Softening the loft look in the bedroom is an upholstered wall behind the bed in the same dark turquoise as the sofa. Other materials in the room reflect those in the rest of the apartment: the wired-glass and black metal wardrobe doors are the same as the bathroom door, and timber-strip panels echo the box in the living area, extending across the ceiling and down one wall, where they hide more storage. The ceiling panel partially hides a structural beam that bisects the room. “It’s bad feng shui to sleep with your head below a ceiling beam,” Lau explains.
That level of detail is evident elsewhere. For example, the double desk in the living room has angled drawers to fit neatly against the angled front wall and a pull-out shelf that allows the printer to be tucked out of sight. Lau used the small walls created by insetting the timber box to carve out display niches for the couple’s favourite artworks: a tulip painting – a reminder of the Netherlands – in the dining area and a glass-fronted cabinet for ceramic pieces in the living room.

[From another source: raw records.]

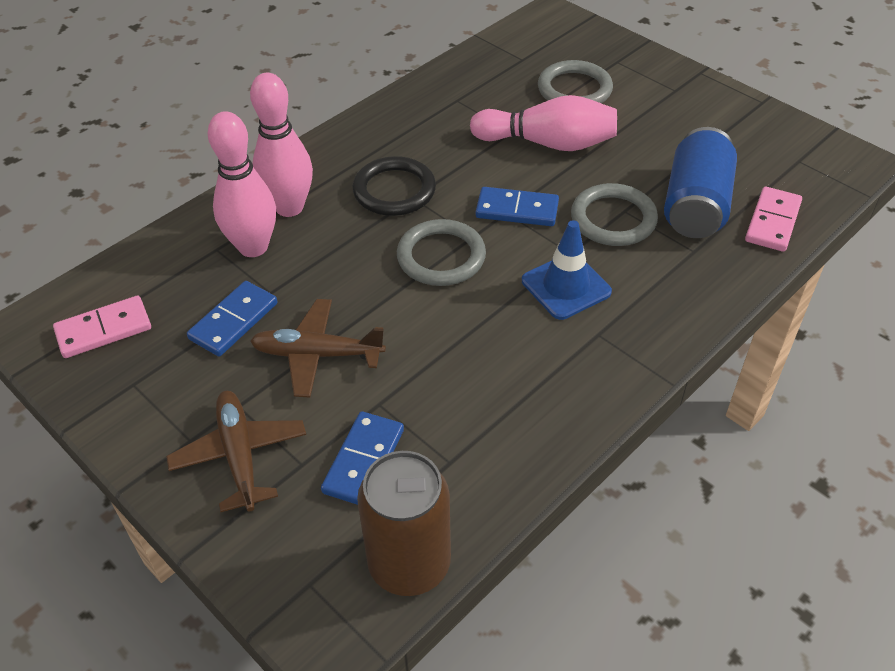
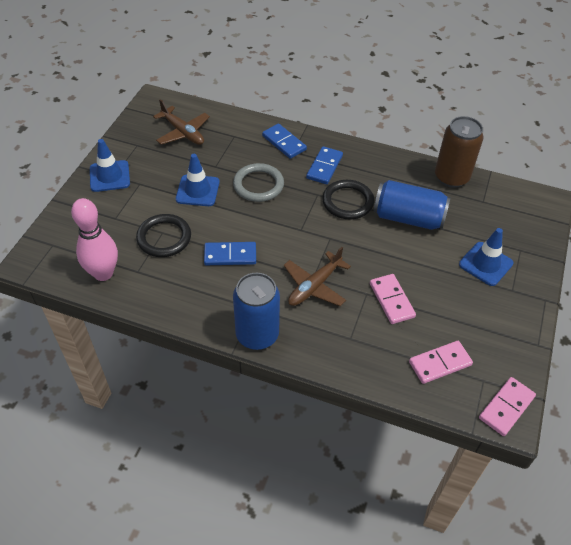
black ring: [352,156,436,216] = 1 -> [136,214,191,257] [322,180,374,219] = 2
blue can: [664,127,737,238] = 1 -> [233,273,280,350] [373,180,450,230] = 2
blue traffic cone: [522,220,612,320] = 1 -> [90,139,130,192] [176,154,220,206] [459,228,513,286] = 3
grey ring: [397,219,486,286] [538,60,613,103] [571,183,658,246] = 3 -> [233,163,284,202] = 1
pink bowling pin: [208,111,276,257] [250,73,313,217] [470,95,617,151] = 3 -> [71,198,118,281] = 1
pink domino: [53,296,151,358] [745,187,802,252] = 2 -> [370,274,416,324] [409,341,473,384] [479,377,536,436] = 3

A beloved red ginger jar has its own shelf above the front door.
“This apartment is only 70 square feet larger than our previous place,” van Hoeven says. “But here we have two desks not one, are able to walk around the bed and have space for a dining table that can seat four. Louis used every square inch. We even have storage space left in some cupboards.”
Ample designed the kitchen cabinetry, which Kitchen Square (200 Gloucester Road, Wan Chai, tel: 2838 6218) supplied and installed for a total of HK$145,000 (excluding appliances). The patterned tiles (HK$2,000) were supplied by Nam Kee Building Materials (86 Hop Yick Road, Yuen Long, tel: 2475 5061).